[[ Material provided open ]]
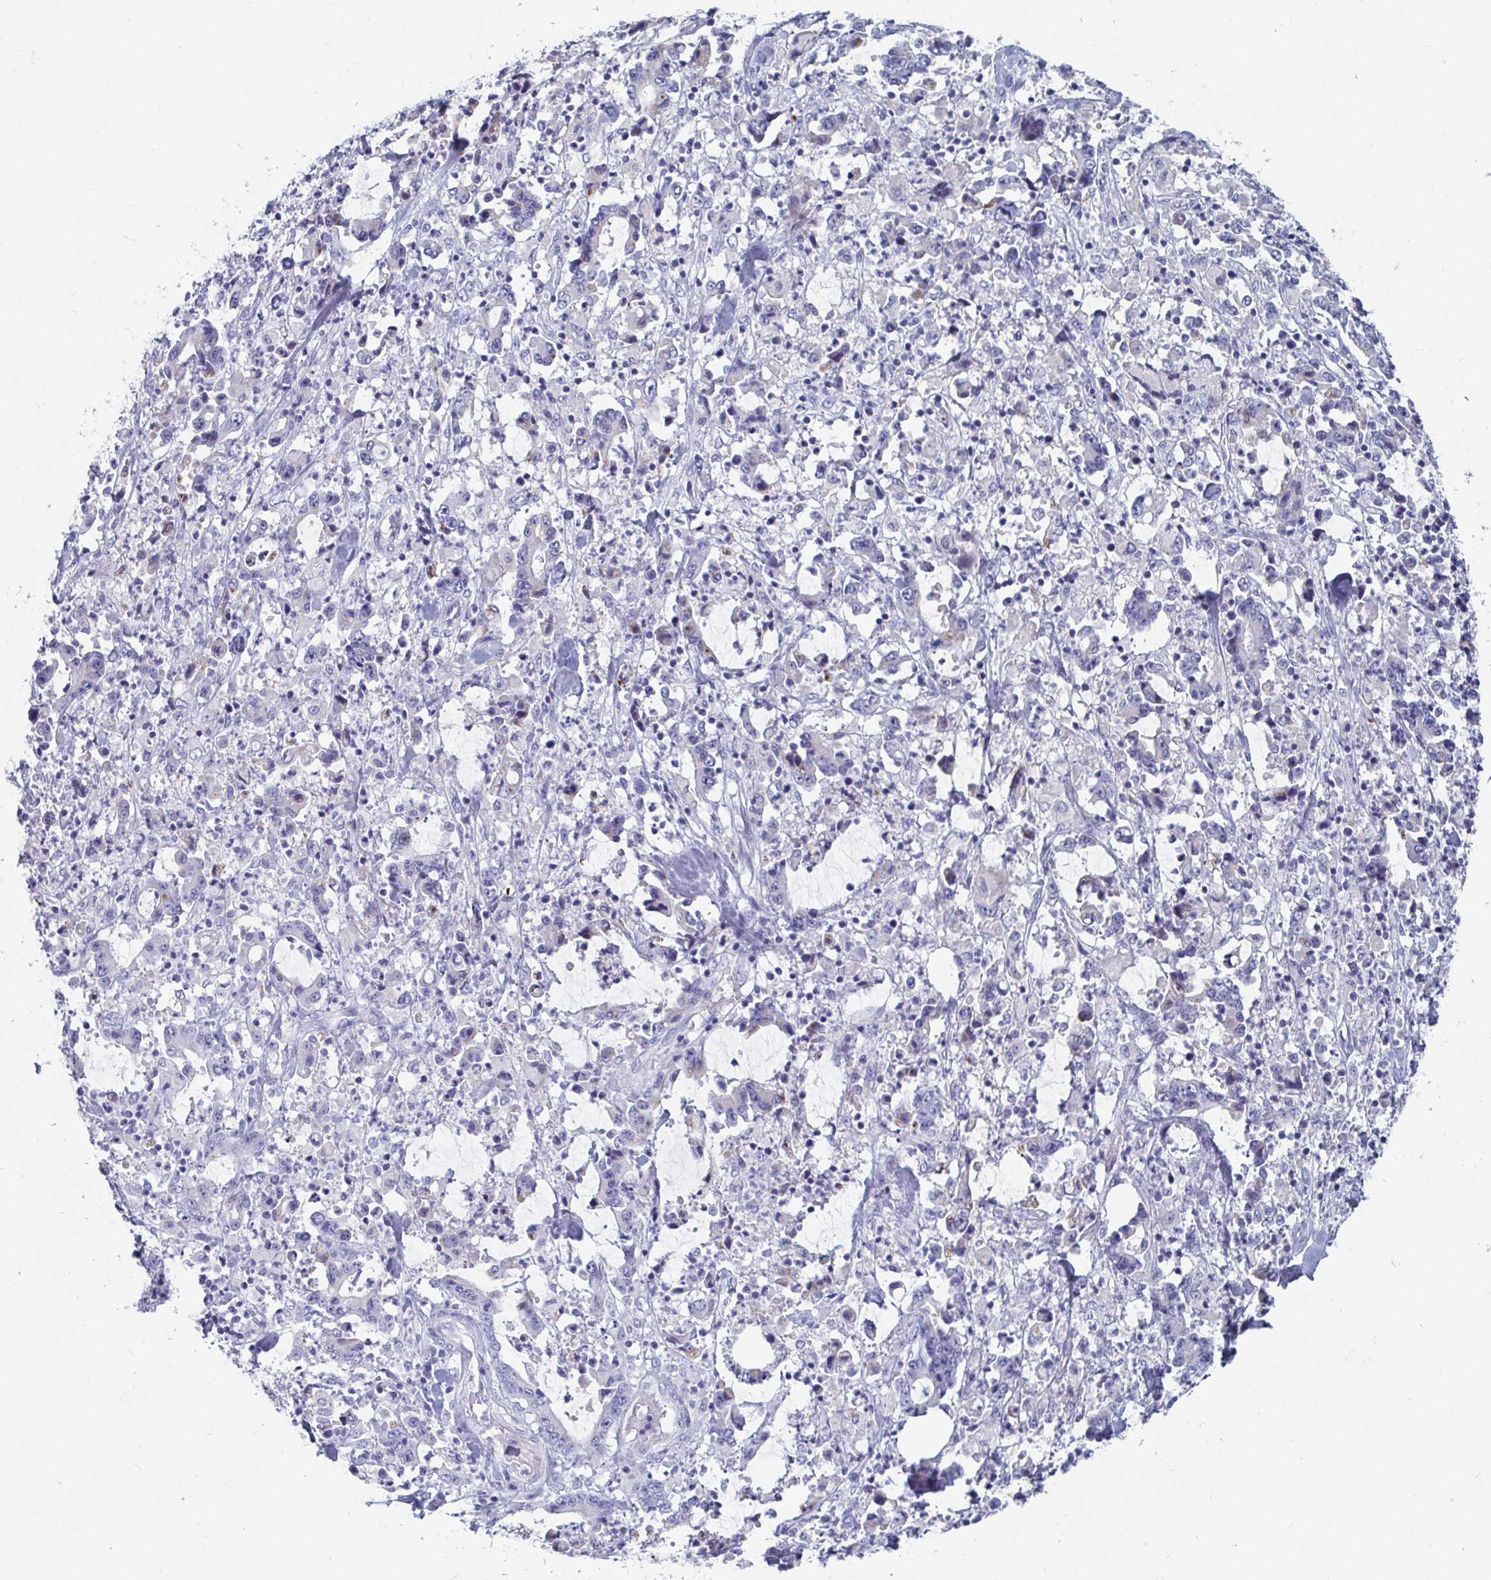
{"staining": {"intensity": "negative", "quantity": "none", "location": "none"}, "tissue": "stomach cancer", "cell_type": "Tumor cells", "image_type": "cancer", "snomed": [{"axis": "morphology", "description": "Adenocarcinoma, NOS"}, {"axis": "topography", "description": "Stomach, upper"}], "caption": "Adenocarcinoma (stomach) stained for a protein using IHC exhibits no positivity tumor cells.", "gene": "ZFP82", "patient": {"sex": "male", "age": 68}}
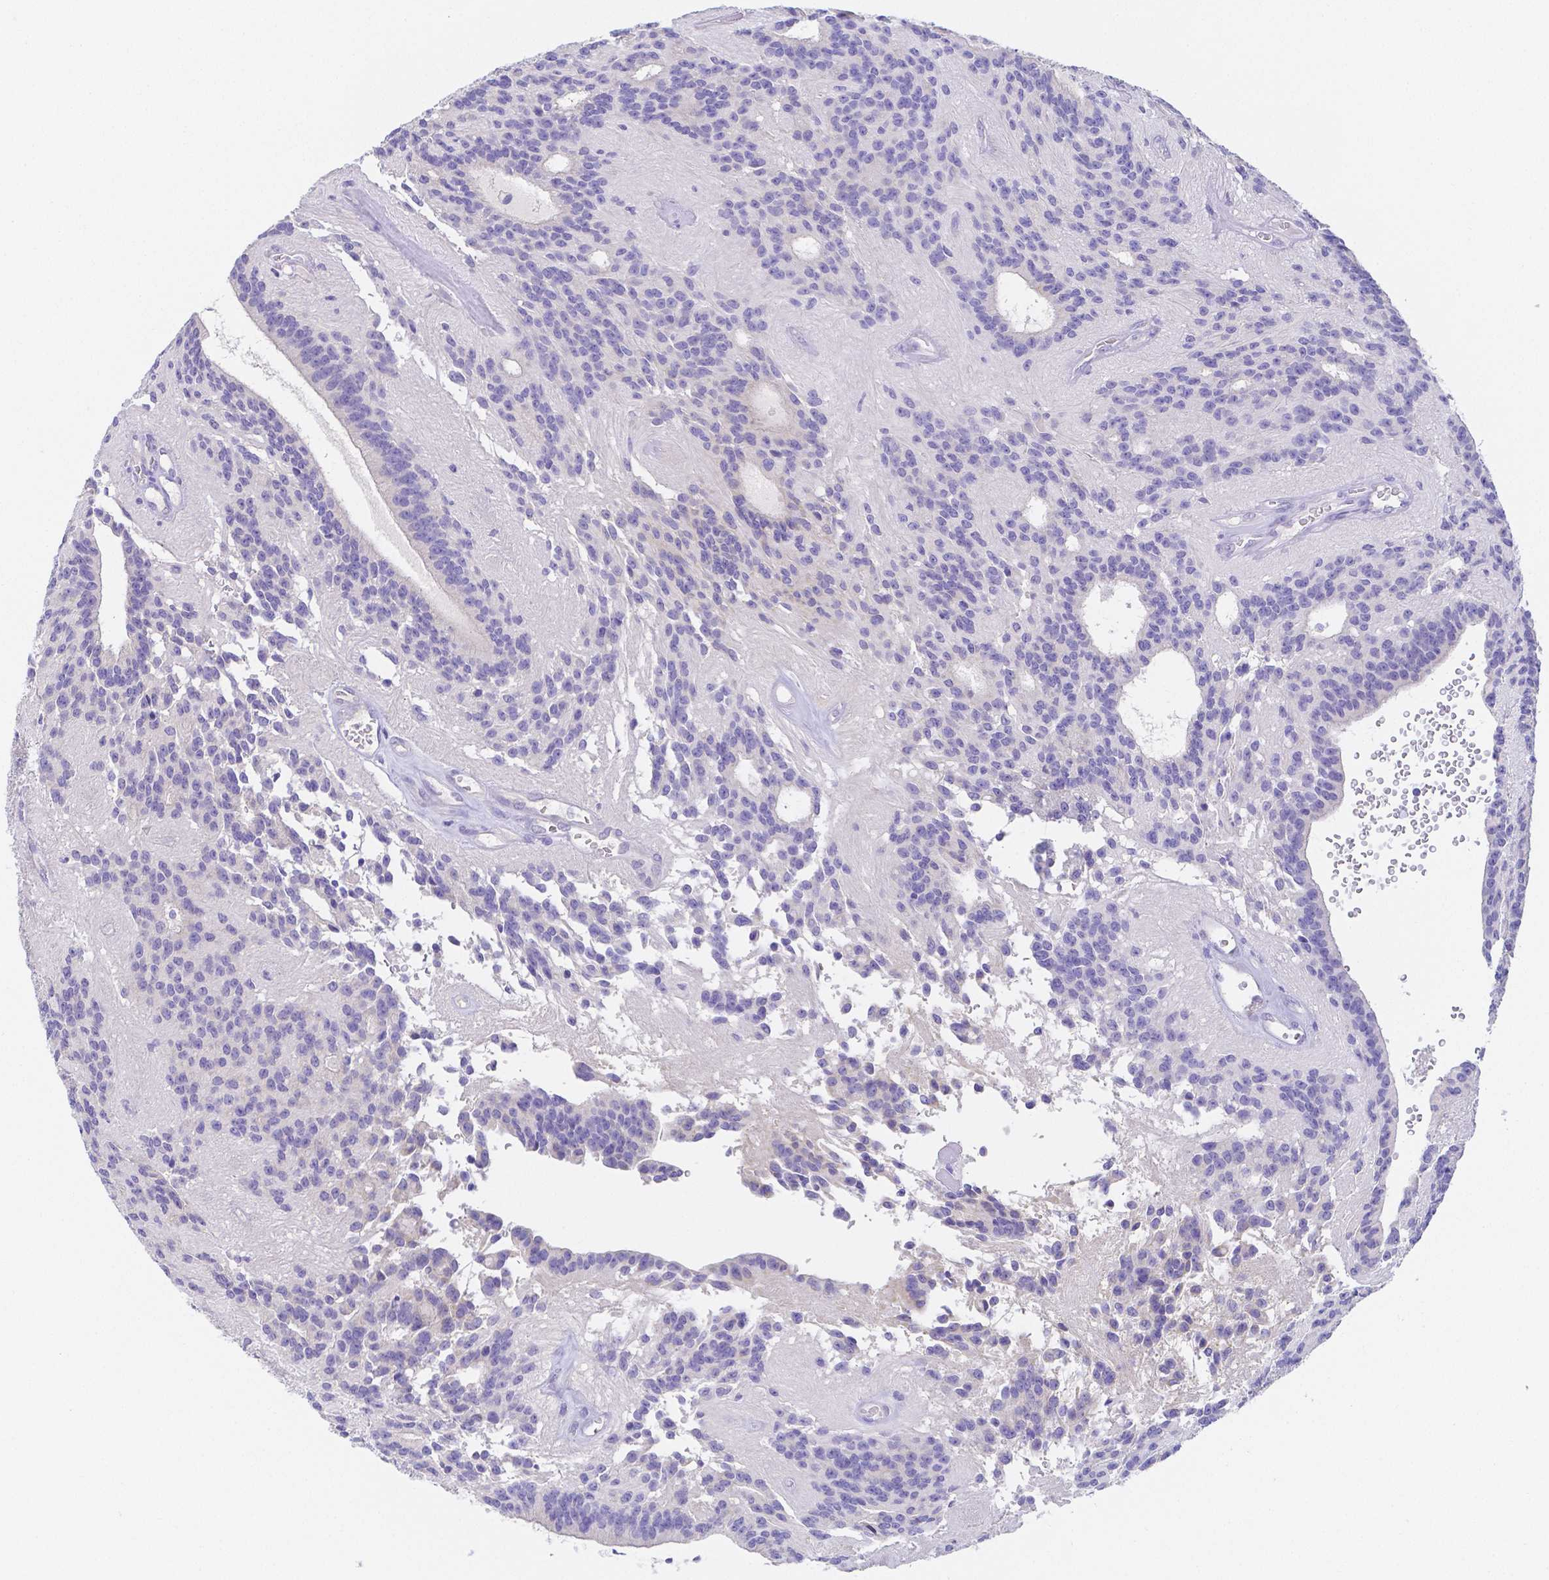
{"staining": {"intensity": "negative", "quantity": "none", "location": "none"}, "tissue": "glioma", "cell_type": "Tumor cells", "image_type": "cancer", "snomed": [{"axis": "morphology", "description": "Glioma, malignant, Low grade"}, {"axis": "topography", "description": "Brain"}], "caption": "Tumor cells show no significant protein expression in glioma.", "gene": "ZG16B", "patient": {"sex": "male", "age": 31}}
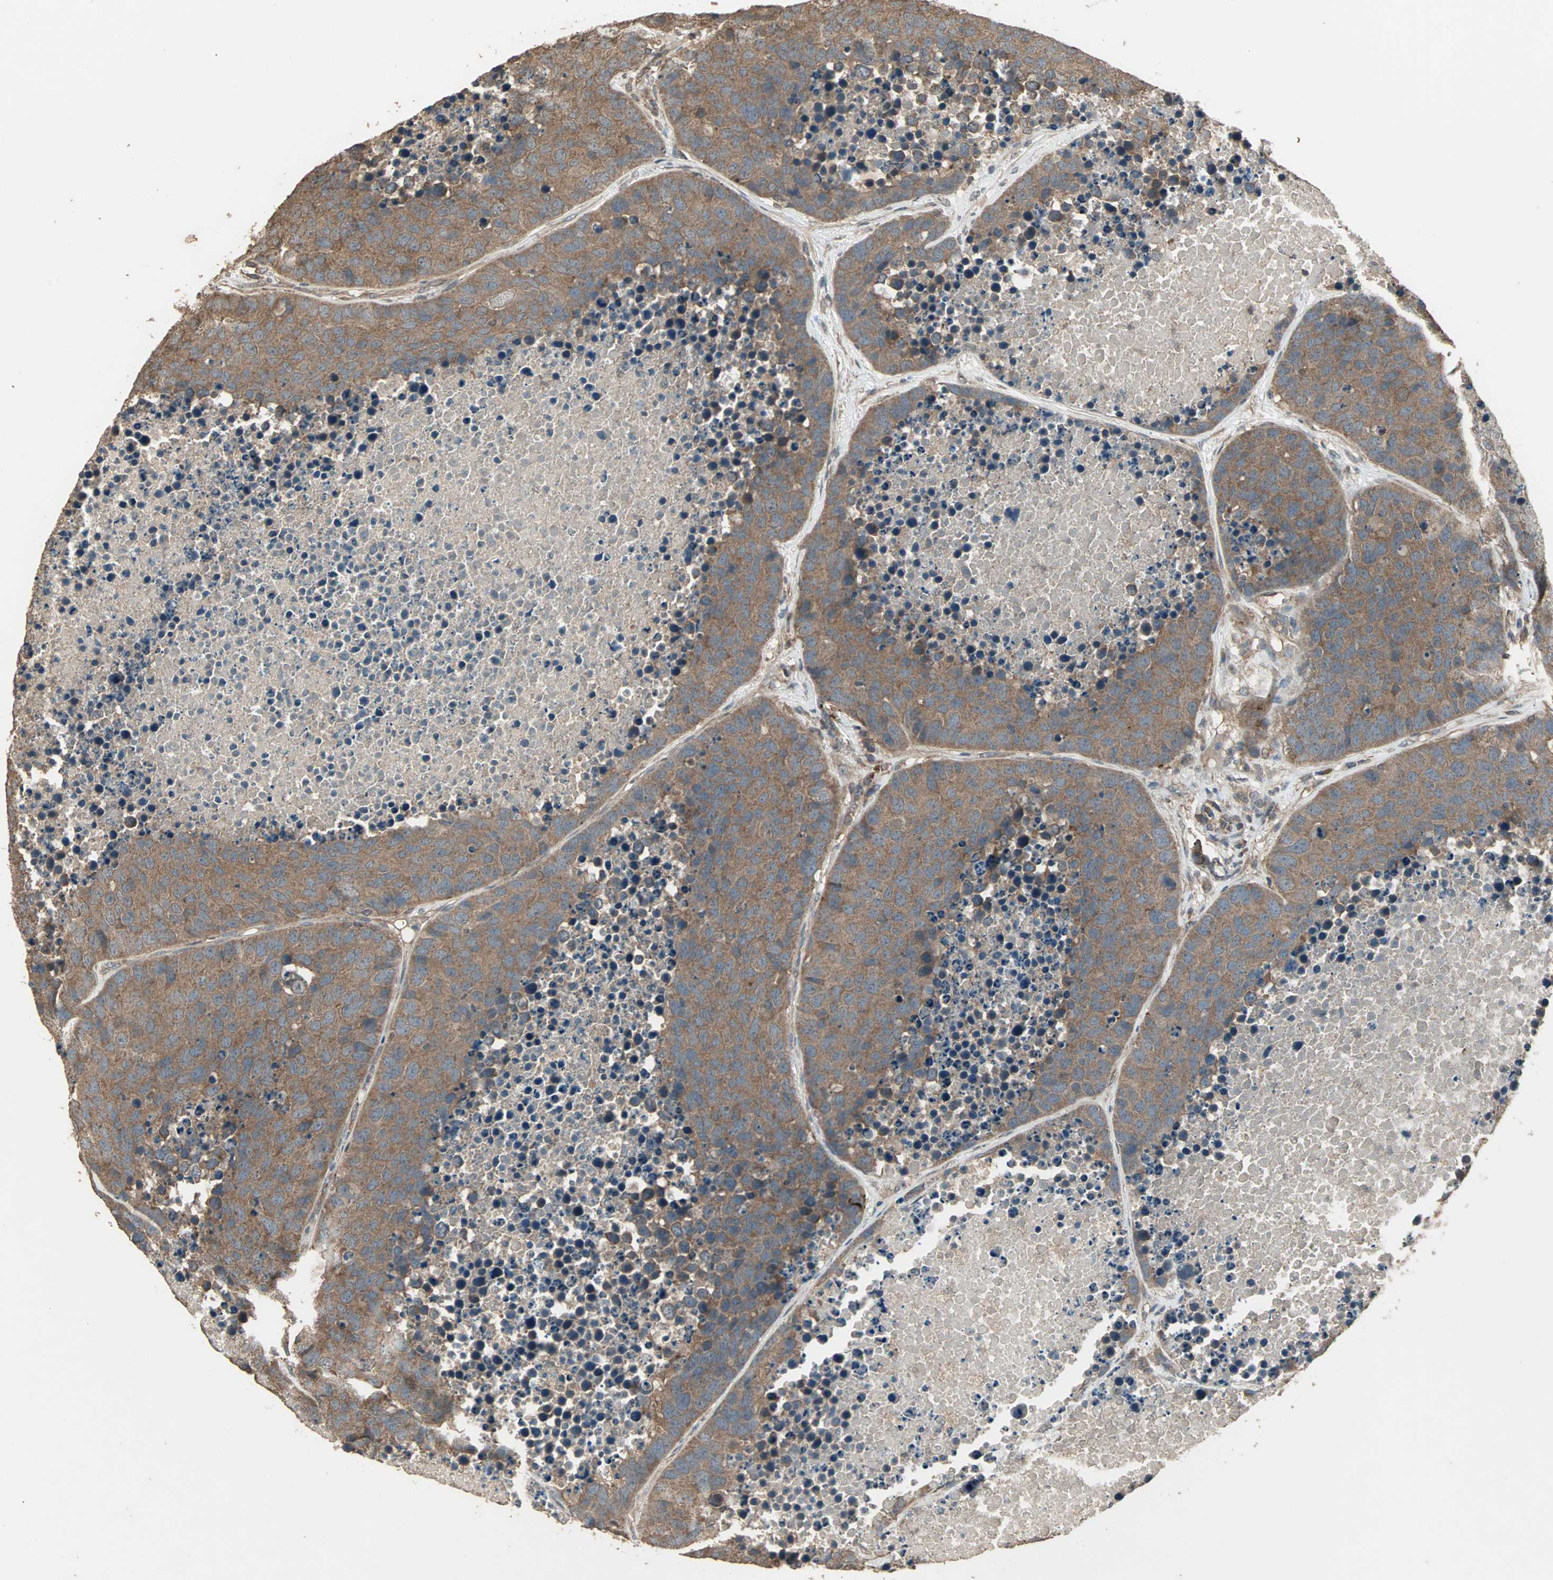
{"staining": {"intensity": "moderate", "quantity": ">75%", "location": "cytoplasmic/membranous"}, "tissue": "carcinoid", "cell_type": "Tumor cells", "image_type": "cancer", "snomed": [{"axis": "morphology", "description": "Carcinoid, malignant, NOS"}, {"axis": "topography", "description": "Lung"}], "caption": "Protein expression analysis of carcinoid (malignant) reveals moderate cytoplasmic/membranous positivity in about >75% of tumor cells. The protein of interest is stained brown, and the nuclei are stained in blue (DAB IHC with brightfield microscopy, high magnification).", "gene": "UBAC1", "patient": {"sex": "male", "age": 60}}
[[ Material provided closed ]]
Required work >> Transcribe all data precisely. Pictures are not copied.

Exercise solution >>
{"staining": {"intensity": "negative", "quantity": "none", "location": "none"}, "tissue": "stomach cancer", "cell_type": "Tumor cells", "image_type": "cancer", "snomed": [{"axis": "morphology", "description": "Adenocarcinoma, NOS"}, {"axis": "topography", "description": "Stomach, upper"}], "caption": "Adenocarcinoma (stomach) stained for a protein using IHC exhibits no positivity tumor cells.", "gene": "ZFP82", "patient": {"sex": "male", "age": 68}}
{"staining": {"intensity": "negative", "quantity": "none", "location": "none"}, "tissue": "glioma", "cell_type": "Tumor cells", "image_type": "cancer", "snomed": [{"axis": "morphology", "description": "Glioma, malignant, Low grade"}, {"axis": "topography", "description": "Brain"}], "caption": "Tumor cells show no significant protein expression in glioma.", "gene": "ZG16B", "patient": {"sex": "male", "age": 31}}
{"staining": {"intensity": "moderate", "quantity": ">75%", "location": "cytoplasmic/membranous"}, "tissue": "carcinoid", "cell_type": "Tumor cells", "image_type": "cancer", "snomed": [{"axis": "morphology", "description": "Carcinoid, malignant, NOS"}, {"axis": "topography", "description": "Lung"}], "caption": "Protein expression analysis of carcinoid (malignant) reveals moderate cytoplasmic/membranous positivity in about >75% of tumor cells. The protein of interest is stained brown, and the nuclei are stained in blue (DAB IHC with brightfield microscopy, high magnification).", "gene": "UBAC1", "patient": {"sex": "male", "age": 60}}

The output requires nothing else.